Dataset excerpts:
—————
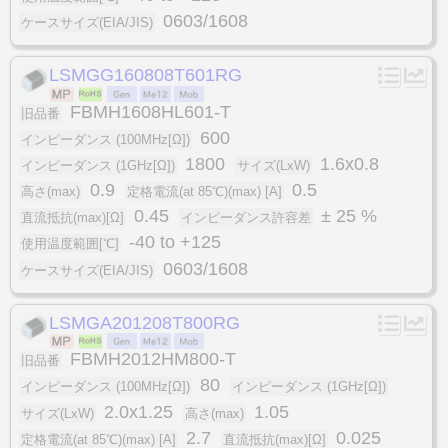
0603/1608
ケースサイズ(EIA/JIS)
LSMGG160808T601RG
FBMH1608HL601-T
旧品番
600
インピーダンス (100MHz[Ω])
1800
1.6x0.8
インピーダンス (1GHz[Ω])
サイズ(LxW)
0.9
0.5
高さ(max)
定格電流(at 85℃)(max) [A]
0.45
± 25 %
直流抵抗(max)[Ω]
インピーダンス許容差
-40 to +125
使用温度範囲[℃]
0603/1608
ケースサイズ(EIA/JIS)
LSMGA201208T800RG
FBMH2012HM800-T
旧品番
80
インピーダンス (100MHz[Ω])
インピーダンス (1GHz[Ω])
2.0x1.25
1.05
サイズ(LxW)
高さ(max)
2.7
0.025
定格電流(at 85℃)(max) [A]
直流抵抗(max)[Ω]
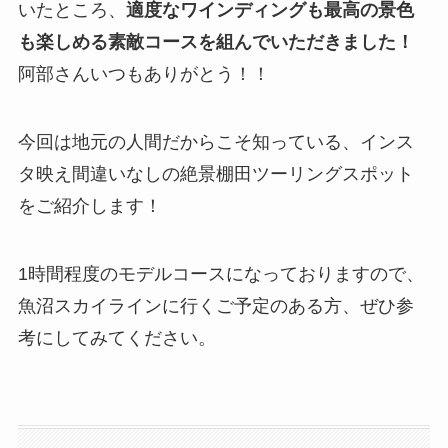
いたところ、
適度なワインディングも最高の景色
も楽しめる素敵コースを組んでいただきました！
阿部さんいつもありがとう！！
今回は地元の人間だからこそ知っている、インス
タ映え間違いなしの絶景棚田ツーリングスポット
をご紹介します！
1時間程度のモデルコースになっておりますので、
魚沼スカイラインに行くご予定のある方、ぜひ参
考にしてみてください。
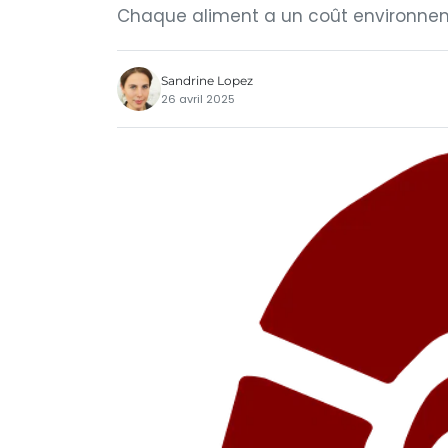
Chaque aliment a un coût environne
Sandrine Lopez
26 avril 2025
—————
§ **EXERCISE**
The answer must consist only of the lines from the beginning of the entries above through the line that holds "適度なワインディングも最高の景色", reproduced exactly and without pictures.

§ **RESPONSE**
0603/1608
ケースサイズ(EIA/JIS)
LSMGG160808T601RG
FBMH1608HL601-T
旧品番
600
インピーダンス (100MHz[Ω])
1800
1.6x0.8
インピーダンス (1GHz[Ω])
サイズ(LxW)
0.9
0.5
高さ(max)
定格電流(at 85℃)(max) [A]
0.45
± 25 %
直流抵抗(max)[Ω]
インピーダンス許容差
-40 to +125
使用温度範囲[℃]
0603/1608
ケースサイズ(EIA/JIS)
LSMGA201208T800RG
FBMH2012HM800-T
旧品番
80
インピーダンス (100MHz[Ω])
インピーダンス (1GHz[Ω])
2.0x1.25
1.05
サイズ(LxW)
高さ(max)
2.7
0.025
定格電流(at 85℃)(max) [A]
直流抵抗(max)[Ω]
いたところ、
適度なワインディングも最高の景色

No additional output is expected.